What the exercise asks →
Please copy every line of the material below word for word, leaving out the pictures.

Available data →

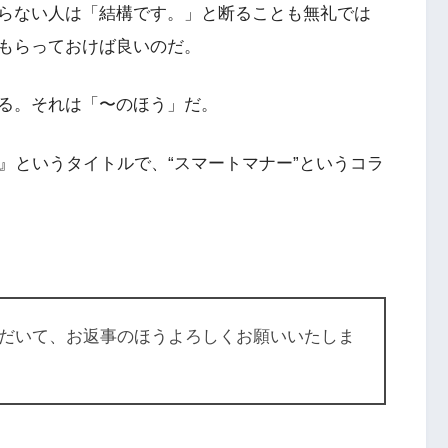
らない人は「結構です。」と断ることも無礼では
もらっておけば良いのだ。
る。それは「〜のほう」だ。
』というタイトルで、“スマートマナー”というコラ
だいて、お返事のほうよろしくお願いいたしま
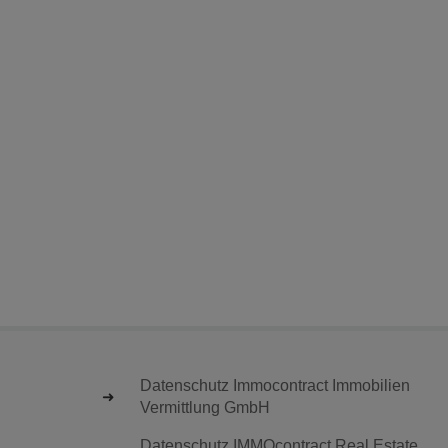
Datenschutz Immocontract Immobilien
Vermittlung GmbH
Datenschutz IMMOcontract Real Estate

Response to the task →
らない人は「結構です。」と断ることも無礼では
もらっておけば良いのだ。
る。それは「〜のほう」だ。
』というタイトルで、“スマートマナー”というコラ
だいて、お返事のほうよろしくお願いいたしま
Datenschutz Immocontract Immobilien
Vermittlung GmbH
Datenschutz IMMOcontract Real Estate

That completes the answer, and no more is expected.